Many see the “green card” as the ticket to life in the United States.

But it hasn’t been green for a long time (it’s white, and for a time it was also colored pink) until now that the Department of Homeland Security (DHS) will begin issuing a truly green “Green Card”.

The Citizenship & Immigration Services (USCIS) is redesigning the Permanent Resident Card – the innocuous green card – to incorporate new security features aimed at preventing fraud.

“State of the art technology incorporated into the new card prevents counterfeiting, obstructs tampering and facilitates quick and accurate authentication,” the USCIS statement said.

The size of a credit card, the “green card” identifies a legal permanent resident (LPR) of the United States.

It used to be colored green until 1978 when a new version was unveiled that was actually mostly colored white.

USCIS Director Alejandro Mayorkas said it “makes a critical contribution to the integrity of the immigration system.”

Among the new features are the use of holographic images, laser engraved fingerprints and high resolution micro-images that officials boast will make the card “nearly impossible to reproduce.”

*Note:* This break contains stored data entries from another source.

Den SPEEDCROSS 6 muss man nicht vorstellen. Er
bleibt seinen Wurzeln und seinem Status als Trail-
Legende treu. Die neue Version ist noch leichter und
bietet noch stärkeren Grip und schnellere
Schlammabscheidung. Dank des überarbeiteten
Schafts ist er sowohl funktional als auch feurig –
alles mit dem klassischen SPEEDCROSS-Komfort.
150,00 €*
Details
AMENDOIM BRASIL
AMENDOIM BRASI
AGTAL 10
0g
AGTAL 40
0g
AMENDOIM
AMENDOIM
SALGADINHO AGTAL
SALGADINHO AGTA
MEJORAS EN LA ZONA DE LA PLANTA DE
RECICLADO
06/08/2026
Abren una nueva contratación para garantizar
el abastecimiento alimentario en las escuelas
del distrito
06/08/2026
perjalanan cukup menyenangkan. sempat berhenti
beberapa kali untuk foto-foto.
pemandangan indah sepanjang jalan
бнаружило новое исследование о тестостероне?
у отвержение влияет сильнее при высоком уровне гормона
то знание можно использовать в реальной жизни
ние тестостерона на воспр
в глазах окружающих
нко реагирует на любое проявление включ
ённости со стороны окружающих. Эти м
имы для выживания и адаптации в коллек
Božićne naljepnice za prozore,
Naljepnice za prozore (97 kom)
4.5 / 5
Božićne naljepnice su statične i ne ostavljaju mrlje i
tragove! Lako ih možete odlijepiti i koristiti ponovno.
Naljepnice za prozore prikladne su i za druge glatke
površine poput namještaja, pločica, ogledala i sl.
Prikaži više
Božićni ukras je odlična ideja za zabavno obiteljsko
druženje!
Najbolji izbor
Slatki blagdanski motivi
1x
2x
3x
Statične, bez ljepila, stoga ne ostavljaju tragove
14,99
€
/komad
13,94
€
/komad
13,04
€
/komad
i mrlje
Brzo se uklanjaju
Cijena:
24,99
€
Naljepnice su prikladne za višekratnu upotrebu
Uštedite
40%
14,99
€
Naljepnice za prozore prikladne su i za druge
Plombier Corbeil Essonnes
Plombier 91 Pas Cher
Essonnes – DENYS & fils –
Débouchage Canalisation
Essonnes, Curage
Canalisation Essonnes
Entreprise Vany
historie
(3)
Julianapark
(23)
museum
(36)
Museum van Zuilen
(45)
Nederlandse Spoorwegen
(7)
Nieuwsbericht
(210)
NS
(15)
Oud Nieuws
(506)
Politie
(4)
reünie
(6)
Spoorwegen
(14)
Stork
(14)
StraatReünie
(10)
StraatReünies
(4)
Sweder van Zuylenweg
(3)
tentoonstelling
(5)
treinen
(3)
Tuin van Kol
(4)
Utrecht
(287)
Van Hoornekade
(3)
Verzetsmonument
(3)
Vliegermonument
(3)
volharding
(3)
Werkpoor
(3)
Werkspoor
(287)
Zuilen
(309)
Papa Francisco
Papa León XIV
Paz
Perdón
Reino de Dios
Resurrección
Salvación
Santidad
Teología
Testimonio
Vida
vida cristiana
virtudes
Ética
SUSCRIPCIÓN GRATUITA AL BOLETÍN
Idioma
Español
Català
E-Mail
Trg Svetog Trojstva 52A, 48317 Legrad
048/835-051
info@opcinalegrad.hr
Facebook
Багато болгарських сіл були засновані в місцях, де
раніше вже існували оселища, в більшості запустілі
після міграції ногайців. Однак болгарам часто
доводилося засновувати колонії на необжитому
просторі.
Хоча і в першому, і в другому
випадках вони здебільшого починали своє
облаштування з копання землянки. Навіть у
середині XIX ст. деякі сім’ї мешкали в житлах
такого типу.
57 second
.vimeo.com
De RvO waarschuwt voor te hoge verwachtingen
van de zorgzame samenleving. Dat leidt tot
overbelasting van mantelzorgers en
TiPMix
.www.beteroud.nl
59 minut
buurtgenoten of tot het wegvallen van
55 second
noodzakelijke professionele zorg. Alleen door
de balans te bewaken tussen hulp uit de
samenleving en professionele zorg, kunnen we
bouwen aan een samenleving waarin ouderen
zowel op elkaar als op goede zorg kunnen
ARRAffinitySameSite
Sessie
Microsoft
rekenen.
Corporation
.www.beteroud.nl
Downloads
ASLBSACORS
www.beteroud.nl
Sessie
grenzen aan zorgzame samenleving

They will also have Radio Frequency Identification (RFID) technology that will allow immigration agents to read the card even from a distance, giving them more time to compare the embedded data with their files.

The USCIS said they want to make the card’s nickname more appropriate so they decided to color it green for easy recognition (in contrast, for instance, with immigrant cards issued by the European Union that are colored blue).

Close to 600,000 Filipinos were holding “green cards” at the start of 2008, according to the Office of Immigration Statistics (OIC), making them the second biggest LPR group in the US, next only to Mexican immigrants.

About 1.7 million Filipino “green card” holders eventually won citizenship as of 2008, according to data gathered by the Washington-based Migrant Policy Institute (MPI).